# Task input:
_____
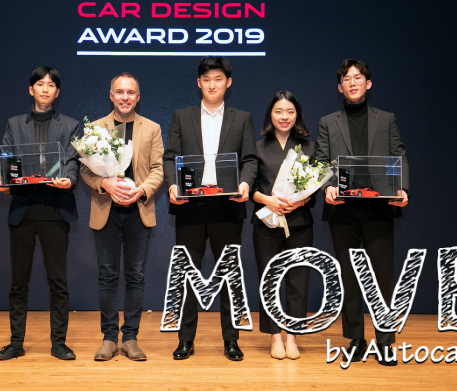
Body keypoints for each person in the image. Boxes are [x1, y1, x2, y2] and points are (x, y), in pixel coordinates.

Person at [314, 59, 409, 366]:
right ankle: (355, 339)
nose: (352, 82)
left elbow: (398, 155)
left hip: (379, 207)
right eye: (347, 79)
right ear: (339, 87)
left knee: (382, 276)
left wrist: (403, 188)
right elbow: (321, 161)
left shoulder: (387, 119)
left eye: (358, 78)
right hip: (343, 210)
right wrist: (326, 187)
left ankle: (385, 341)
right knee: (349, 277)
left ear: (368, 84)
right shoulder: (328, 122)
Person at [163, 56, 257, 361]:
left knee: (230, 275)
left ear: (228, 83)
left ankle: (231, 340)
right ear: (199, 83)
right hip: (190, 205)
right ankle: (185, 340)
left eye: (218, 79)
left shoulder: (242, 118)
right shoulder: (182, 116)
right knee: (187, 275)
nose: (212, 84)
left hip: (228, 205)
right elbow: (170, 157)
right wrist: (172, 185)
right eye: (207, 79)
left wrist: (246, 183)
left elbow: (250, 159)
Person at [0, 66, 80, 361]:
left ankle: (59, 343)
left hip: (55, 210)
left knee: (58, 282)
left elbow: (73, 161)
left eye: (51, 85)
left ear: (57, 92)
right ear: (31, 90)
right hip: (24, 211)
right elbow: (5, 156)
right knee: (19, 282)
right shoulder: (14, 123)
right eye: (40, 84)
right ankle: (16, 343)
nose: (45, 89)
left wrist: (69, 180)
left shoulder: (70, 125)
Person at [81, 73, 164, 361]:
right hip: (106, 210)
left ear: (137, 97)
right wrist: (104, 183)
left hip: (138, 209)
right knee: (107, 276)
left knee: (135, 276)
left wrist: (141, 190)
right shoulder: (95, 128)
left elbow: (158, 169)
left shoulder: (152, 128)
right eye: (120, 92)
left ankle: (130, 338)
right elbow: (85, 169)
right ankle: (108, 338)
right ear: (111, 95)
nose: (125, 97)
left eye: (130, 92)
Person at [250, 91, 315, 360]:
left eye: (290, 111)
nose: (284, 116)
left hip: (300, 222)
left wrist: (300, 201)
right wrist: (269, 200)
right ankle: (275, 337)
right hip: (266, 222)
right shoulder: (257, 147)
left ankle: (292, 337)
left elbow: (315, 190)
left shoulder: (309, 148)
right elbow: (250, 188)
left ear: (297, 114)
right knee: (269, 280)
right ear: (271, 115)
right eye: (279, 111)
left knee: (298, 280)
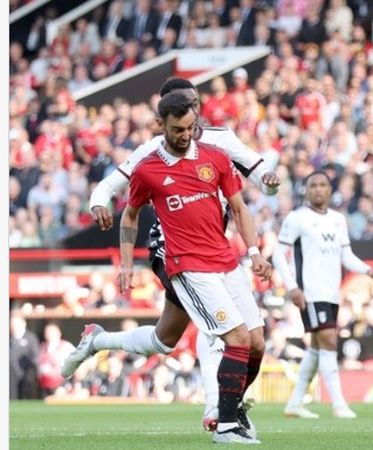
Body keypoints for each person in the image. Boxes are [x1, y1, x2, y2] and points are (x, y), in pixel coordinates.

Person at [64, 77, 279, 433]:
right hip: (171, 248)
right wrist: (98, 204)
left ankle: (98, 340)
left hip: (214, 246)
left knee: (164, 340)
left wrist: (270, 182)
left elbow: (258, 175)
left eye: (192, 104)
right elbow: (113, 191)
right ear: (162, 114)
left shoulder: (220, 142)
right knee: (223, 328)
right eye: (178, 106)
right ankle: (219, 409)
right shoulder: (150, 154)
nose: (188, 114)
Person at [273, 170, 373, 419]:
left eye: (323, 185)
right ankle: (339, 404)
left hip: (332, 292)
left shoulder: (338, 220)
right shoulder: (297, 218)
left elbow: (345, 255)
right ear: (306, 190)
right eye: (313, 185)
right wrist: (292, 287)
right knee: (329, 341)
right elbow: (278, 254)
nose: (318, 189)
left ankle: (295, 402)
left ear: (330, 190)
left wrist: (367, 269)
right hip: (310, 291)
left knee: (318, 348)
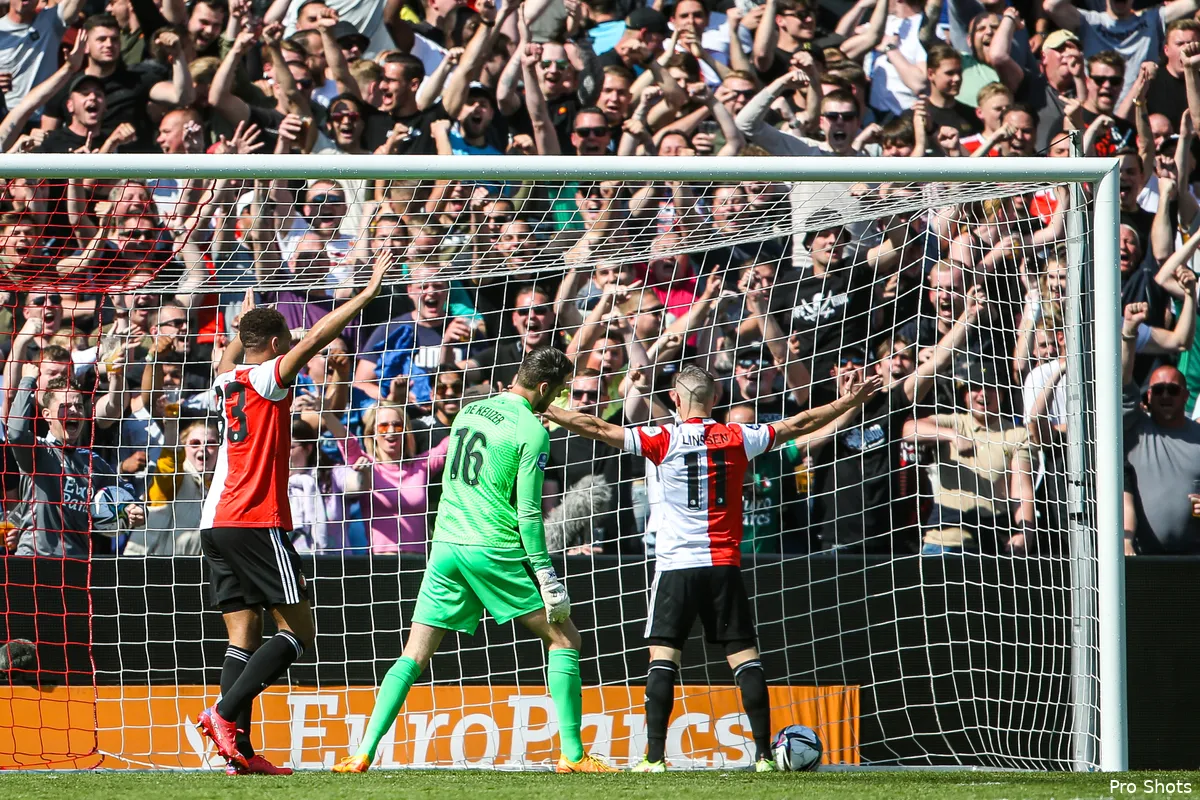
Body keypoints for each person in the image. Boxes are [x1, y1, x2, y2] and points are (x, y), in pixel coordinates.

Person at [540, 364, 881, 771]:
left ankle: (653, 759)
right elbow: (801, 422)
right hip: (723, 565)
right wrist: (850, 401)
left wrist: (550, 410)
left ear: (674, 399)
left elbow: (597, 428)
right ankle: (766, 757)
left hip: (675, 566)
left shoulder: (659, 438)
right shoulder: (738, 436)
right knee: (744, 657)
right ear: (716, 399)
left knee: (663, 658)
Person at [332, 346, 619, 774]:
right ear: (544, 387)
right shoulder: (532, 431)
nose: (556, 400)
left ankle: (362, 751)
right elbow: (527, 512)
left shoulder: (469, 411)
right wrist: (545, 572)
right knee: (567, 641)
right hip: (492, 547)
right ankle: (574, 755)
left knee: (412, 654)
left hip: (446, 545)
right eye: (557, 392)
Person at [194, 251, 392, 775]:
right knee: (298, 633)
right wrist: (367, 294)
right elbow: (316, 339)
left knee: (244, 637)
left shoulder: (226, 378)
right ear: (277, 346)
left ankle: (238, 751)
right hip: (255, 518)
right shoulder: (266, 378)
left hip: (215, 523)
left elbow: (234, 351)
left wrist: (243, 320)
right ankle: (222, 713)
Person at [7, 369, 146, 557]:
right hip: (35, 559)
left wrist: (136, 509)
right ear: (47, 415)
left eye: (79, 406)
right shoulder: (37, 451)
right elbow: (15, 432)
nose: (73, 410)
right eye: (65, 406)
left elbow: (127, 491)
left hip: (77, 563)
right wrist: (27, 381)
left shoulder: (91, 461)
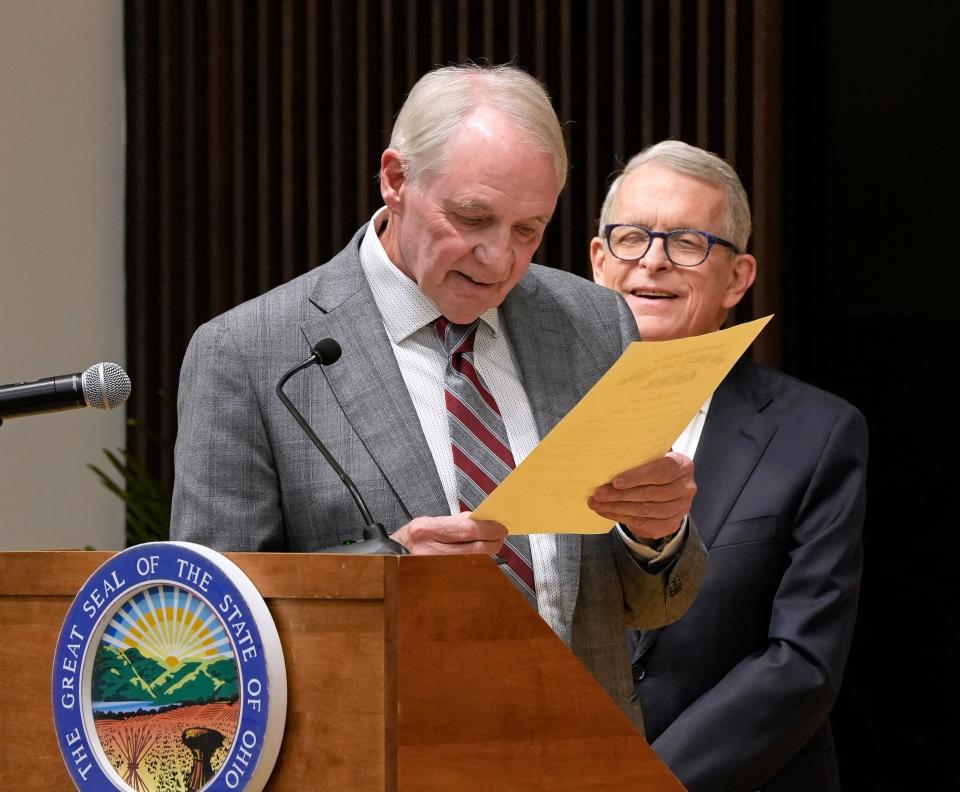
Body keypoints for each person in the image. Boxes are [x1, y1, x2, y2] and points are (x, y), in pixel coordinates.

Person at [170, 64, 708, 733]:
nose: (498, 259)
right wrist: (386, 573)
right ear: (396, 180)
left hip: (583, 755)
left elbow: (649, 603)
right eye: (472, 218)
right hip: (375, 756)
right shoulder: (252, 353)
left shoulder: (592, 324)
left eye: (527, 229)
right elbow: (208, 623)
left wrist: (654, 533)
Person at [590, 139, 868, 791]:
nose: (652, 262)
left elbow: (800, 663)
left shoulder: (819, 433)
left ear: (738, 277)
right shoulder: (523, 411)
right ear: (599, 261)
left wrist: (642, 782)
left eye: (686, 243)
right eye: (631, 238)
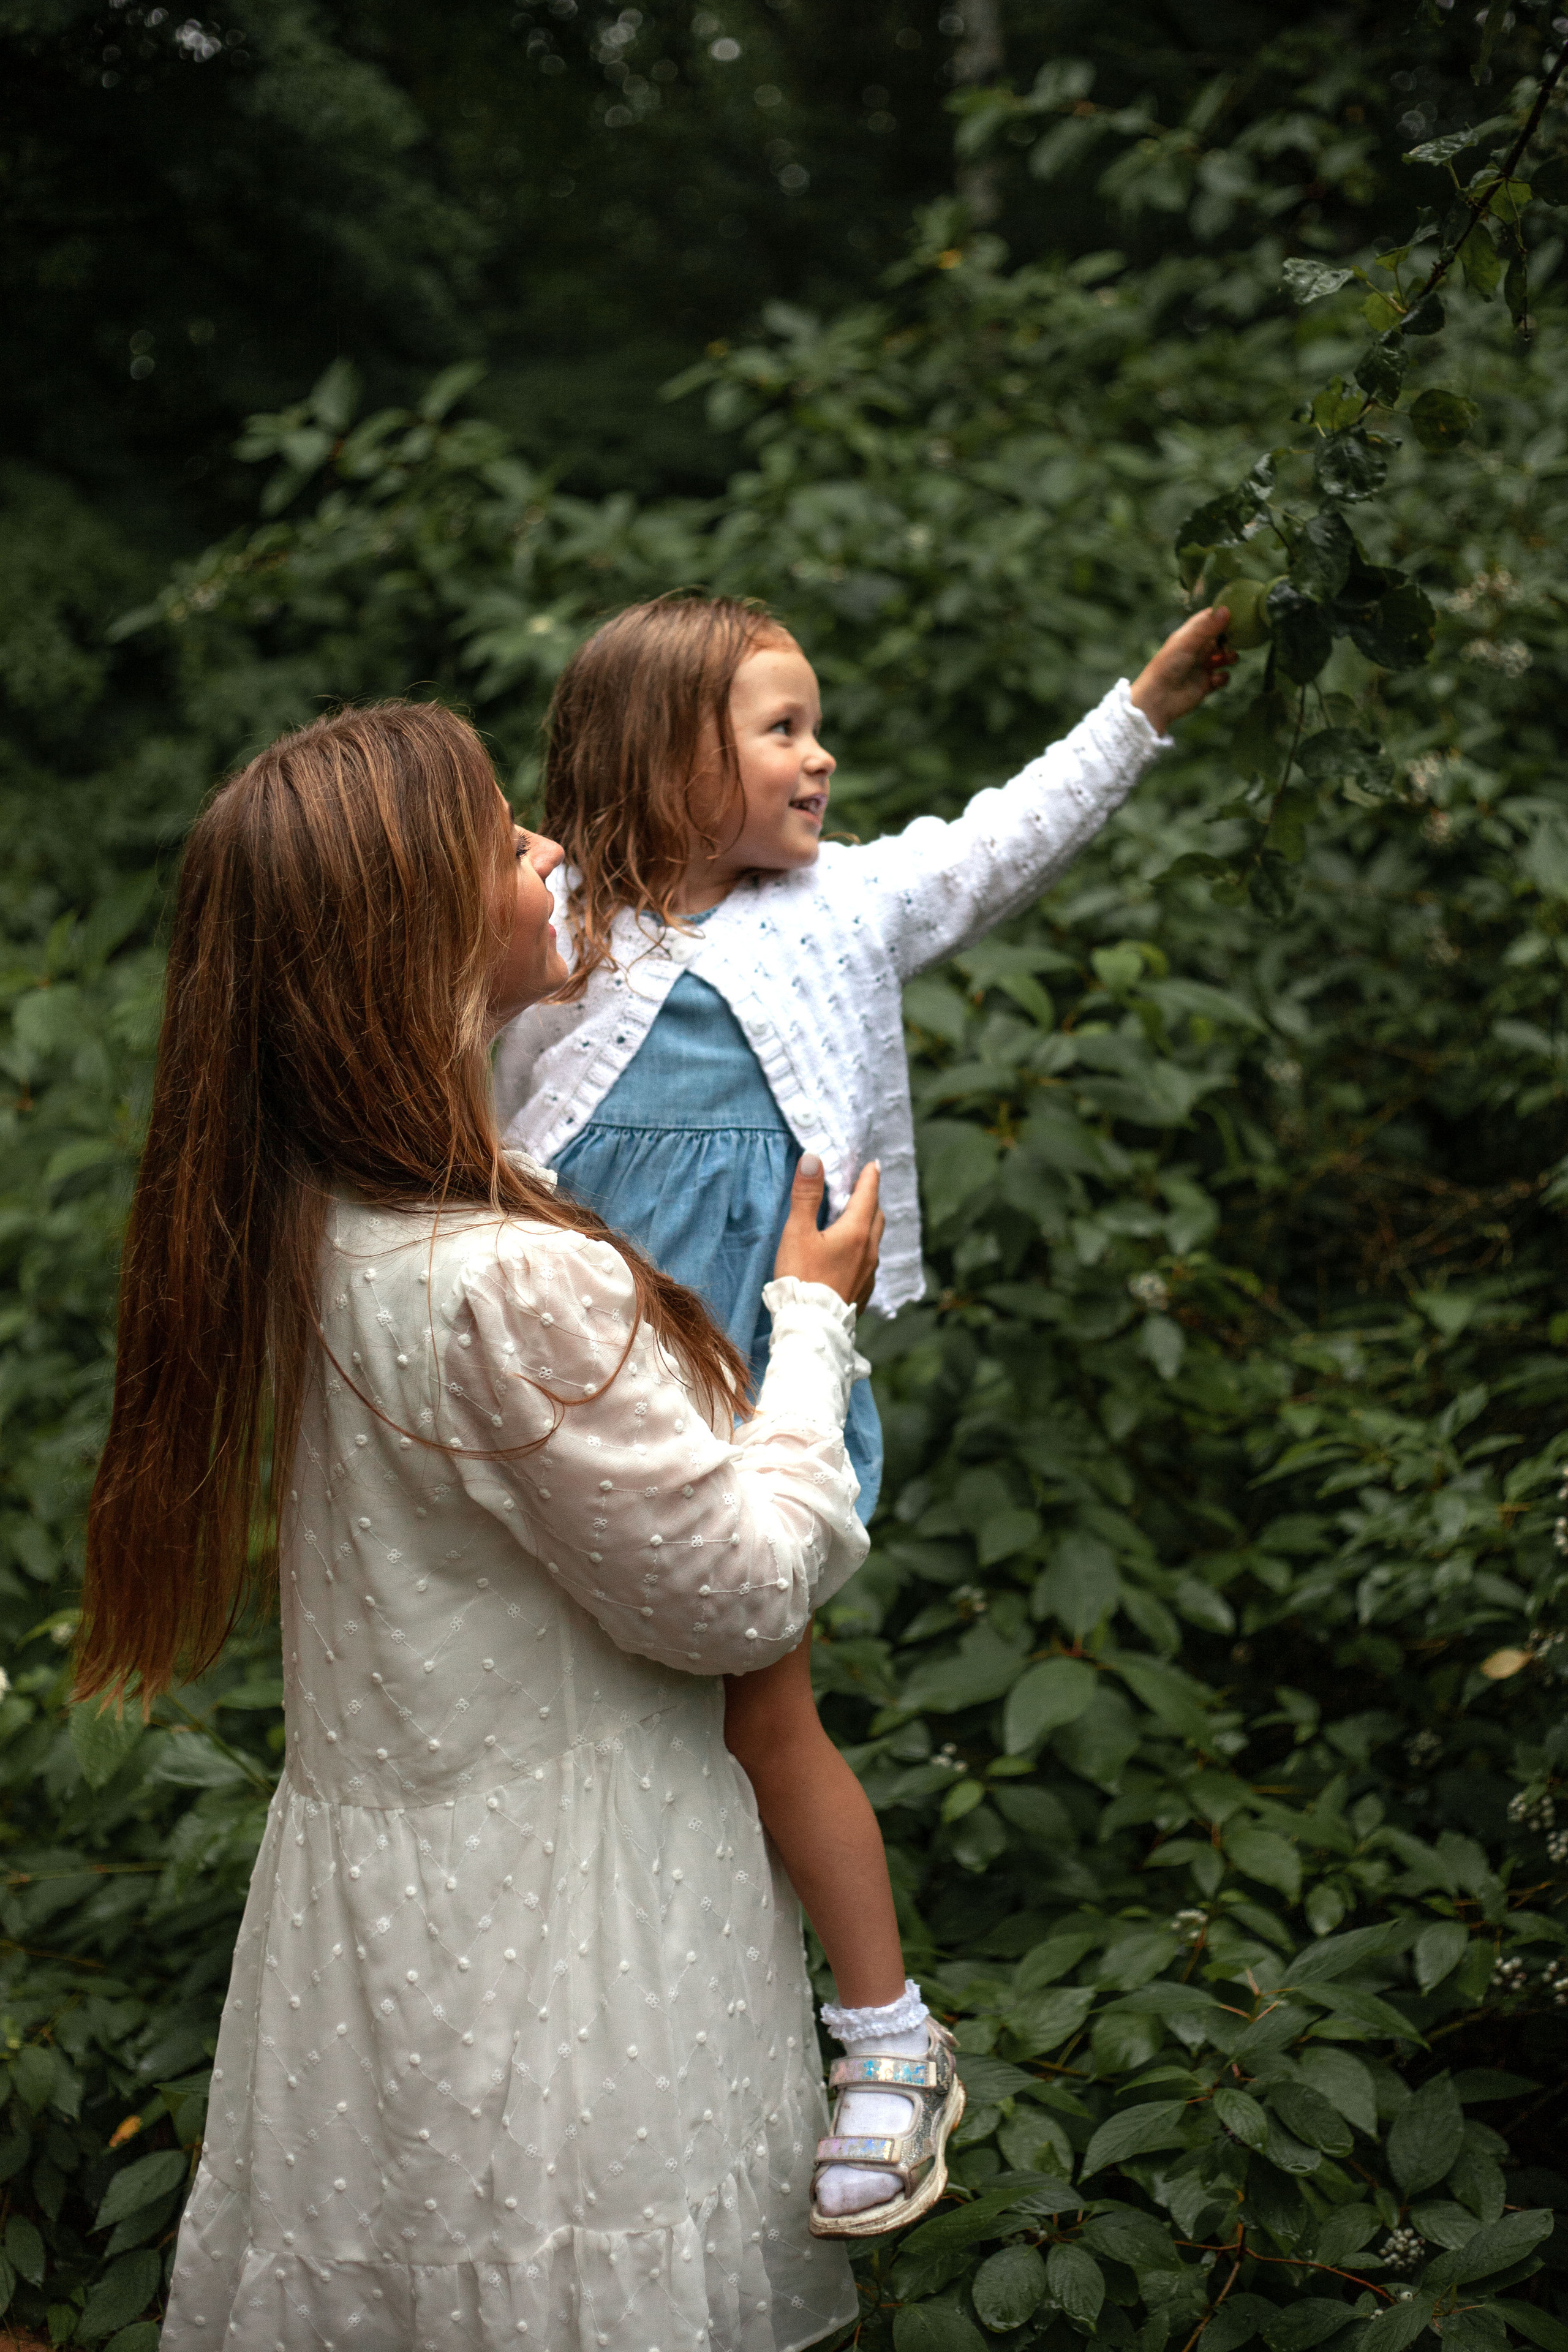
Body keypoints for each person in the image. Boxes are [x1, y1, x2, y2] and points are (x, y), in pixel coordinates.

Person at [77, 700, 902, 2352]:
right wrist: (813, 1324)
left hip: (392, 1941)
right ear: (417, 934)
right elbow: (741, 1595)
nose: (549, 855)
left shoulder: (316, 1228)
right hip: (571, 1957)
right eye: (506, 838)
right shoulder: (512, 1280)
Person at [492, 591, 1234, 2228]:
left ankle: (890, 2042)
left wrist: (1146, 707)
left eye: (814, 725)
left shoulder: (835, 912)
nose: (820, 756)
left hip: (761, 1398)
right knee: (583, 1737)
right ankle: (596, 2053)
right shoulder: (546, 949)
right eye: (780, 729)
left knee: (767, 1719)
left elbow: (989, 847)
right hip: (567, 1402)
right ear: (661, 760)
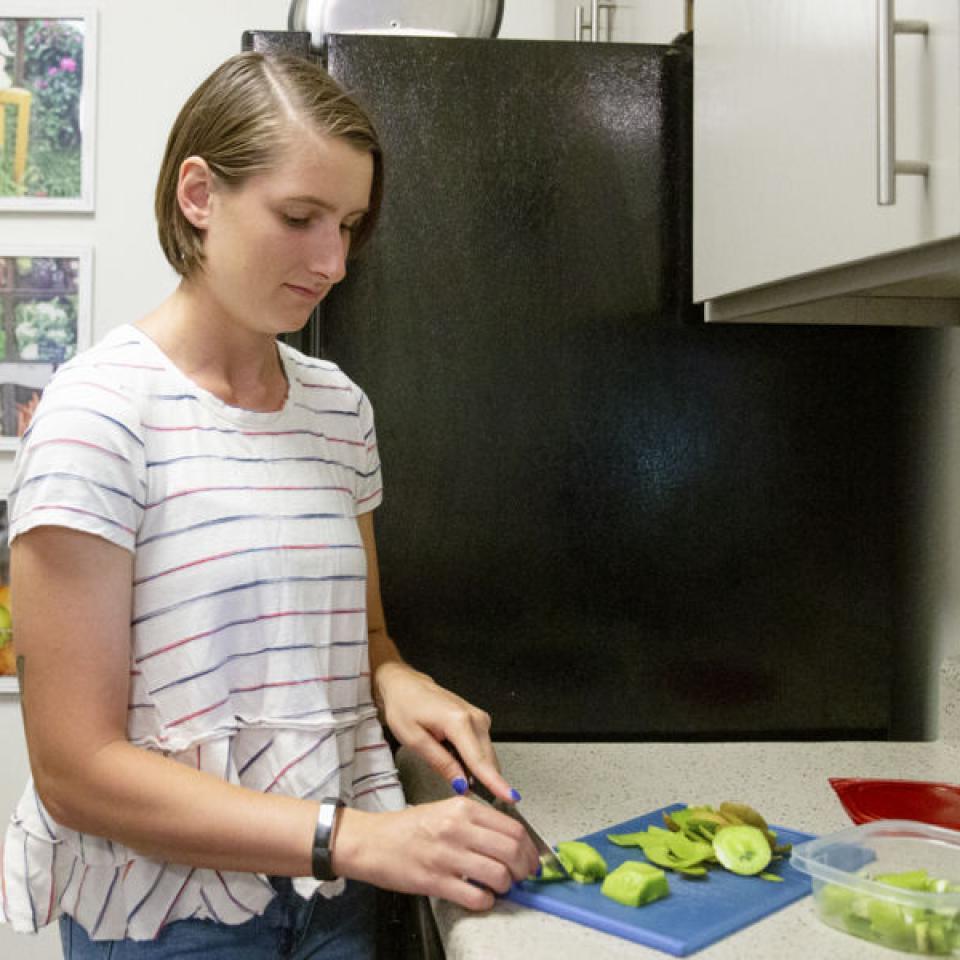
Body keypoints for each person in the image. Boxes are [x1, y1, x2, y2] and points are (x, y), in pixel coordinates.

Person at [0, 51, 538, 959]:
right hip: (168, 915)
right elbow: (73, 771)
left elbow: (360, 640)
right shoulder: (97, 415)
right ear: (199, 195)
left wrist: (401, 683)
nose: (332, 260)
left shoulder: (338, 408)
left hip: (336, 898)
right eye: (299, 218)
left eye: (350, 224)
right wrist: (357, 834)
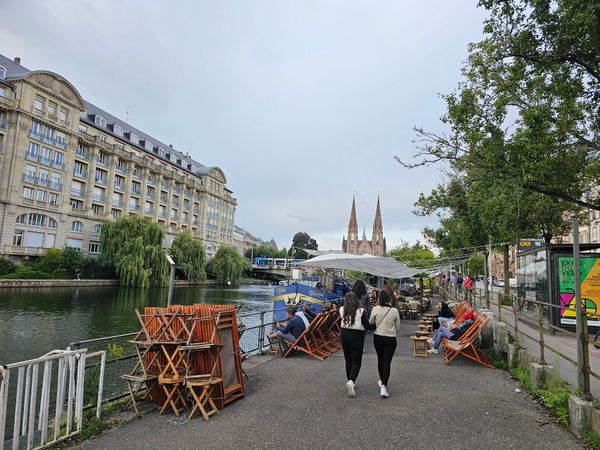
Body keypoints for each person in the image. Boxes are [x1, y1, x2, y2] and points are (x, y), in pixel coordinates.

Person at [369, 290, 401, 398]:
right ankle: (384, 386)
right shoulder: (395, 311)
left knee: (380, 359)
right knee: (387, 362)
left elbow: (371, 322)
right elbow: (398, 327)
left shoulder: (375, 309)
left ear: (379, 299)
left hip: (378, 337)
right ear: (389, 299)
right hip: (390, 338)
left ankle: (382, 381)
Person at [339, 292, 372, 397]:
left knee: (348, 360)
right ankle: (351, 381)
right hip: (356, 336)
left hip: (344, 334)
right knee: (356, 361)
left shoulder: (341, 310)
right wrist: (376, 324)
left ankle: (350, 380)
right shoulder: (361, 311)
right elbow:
_____
# Task description:
In the listing above, find the line containing "left knee: (382, 276)" and the line containing "right hip: (190, 205)", then repeat those two lines and everything between them exactly.

# Solution to this task:
left knee: (382, 276)
left wrist: (403, 188)
right elbow: (321, 161)
left shoulder: (387, 119)
left eye: (358, 78)
right hip: (343, 210)
right wrist: (326, 187)
left ankle: (385, 341)
right knee: (349, 277)
left ear: (368, 84)
right shoulder: (328, 122)
Person at [163, 56, 257, 361]:
left knee: (230, 275)
left ear: (228, 83)
left ankle: (231, 340)
right ear: (199, 83)
right hip: (190, 205)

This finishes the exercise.